The data trickle includes names, birthdates, addresses, email addresses, phone numbers, health claims information, Medicare numbers for Medibank’s ahm customers and passport numbers for international student clients.

The Russian criminals believed to behind the operation to steal Medibank customer data have been told to expect an Australian counteroffensive as authorities zero in on the hackers.

Cybersecurity Minister Clare O’Neil says the federal government has launched a high-tech policing operation targeting the networks of hackers stealing the private information of Australian citizens.

Minister for Home Affairs and Minister for Cyber Security, Clare O’Neil. File image.
Credit: James Ross/AAP

“The Albanese government stands with all Australians affected by recent cybercrime, and we’re doing everything within our power to bring the perpetrators to justice,” the minister said on Saturday.

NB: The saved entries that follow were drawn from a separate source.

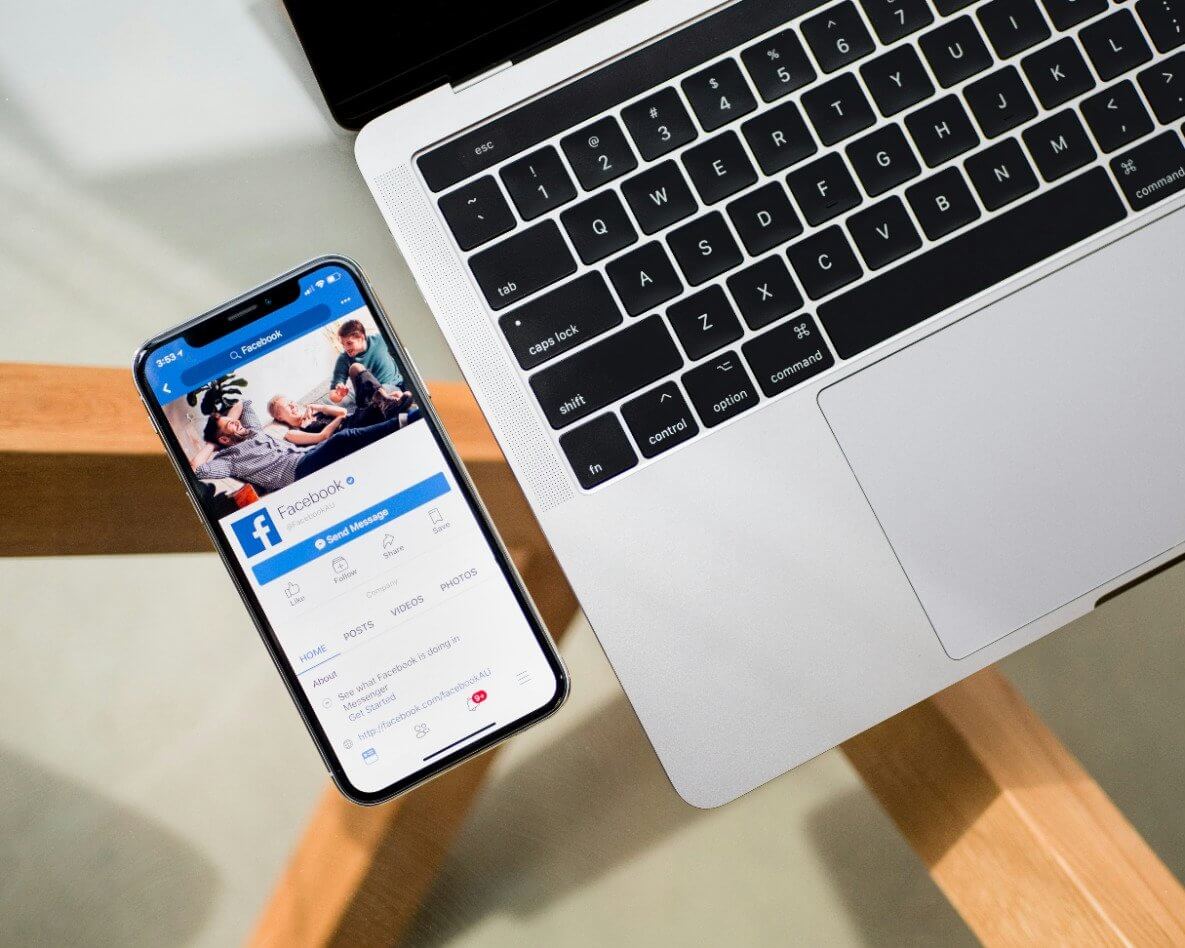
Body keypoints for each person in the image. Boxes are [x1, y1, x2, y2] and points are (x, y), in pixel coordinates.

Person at [191, 397, 410, 493]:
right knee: (343, 438)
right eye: (230, 427)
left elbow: (243, 403)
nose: (237, 423)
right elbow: (197, 469)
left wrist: (227, 421)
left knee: (349, 440)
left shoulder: (254, 431)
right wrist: (211, 444)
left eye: (234, 421)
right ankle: (404, 421)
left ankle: (398, 418)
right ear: (224, 440)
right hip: (295, 471)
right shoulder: (228, 461)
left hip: (306, 455)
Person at [267, 365, 417, 441]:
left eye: (292, 402)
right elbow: (324, 436)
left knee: (355, 368)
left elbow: (343, 412)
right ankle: (392, 409)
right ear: (279, 417)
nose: (293, 405)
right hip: (353, 427)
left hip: (357, 416)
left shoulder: (313, 411)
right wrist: (338, 419)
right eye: (287, 406)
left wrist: (315, 406)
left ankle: (385, 402)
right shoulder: (293, 433)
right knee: (406, 403)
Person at [328, 320, 402, 404]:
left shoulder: (379, 340)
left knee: (383, 391)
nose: (346, 348)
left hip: (393, 386)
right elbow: (332, 396)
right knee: (345, 400)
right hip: (367, 394)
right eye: (343, 345)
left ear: (361, 338)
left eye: (349, 343)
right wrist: (339, 394)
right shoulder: (344, 358)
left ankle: (380, 401)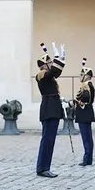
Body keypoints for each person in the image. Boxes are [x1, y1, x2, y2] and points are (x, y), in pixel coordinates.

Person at [35, 42, 65, 178]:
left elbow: (56, 72)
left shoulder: (49, 76)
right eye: (50, 63)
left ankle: (45, 167)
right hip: (48, 110)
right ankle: (42, 168)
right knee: (47, 140)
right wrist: (57, 57)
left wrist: (61, 60)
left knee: (50, 140)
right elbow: (53, 71)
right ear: (45, 65)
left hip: (52, 110)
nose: (51, 65)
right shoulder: (41, 75)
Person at [74, 58, 95, 167]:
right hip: (86, 114)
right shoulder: (87, 85)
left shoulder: (87, 85)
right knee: (87, 137)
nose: (80, 76)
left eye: (82, 74)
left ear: (86, 76)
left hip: (84, 114)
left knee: (86, 137)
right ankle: (88, 158)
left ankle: (87, 159)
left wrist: (78, 102)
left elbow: (87, 98)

“We all have a part to play in preventing and protecting ourselves from cyber criminals, but the Australian government is doing all we can to fight back against these thugs.

“We have a message for all cybercriminals: Australia is fighting back.”

She said the cyber operation would collect intelligence and identify the ringleaders, networks and infrastructure to disrupt and stop their operations “regardless of where they are in the world”.

Attorney-General Mark Dreyfus said the 100-office-strong, joint-standing cybercrime operation targeting the hackers would be led by the Australian Federal Police and the Australian Signals Directorate in a permanent and formalised arrangement.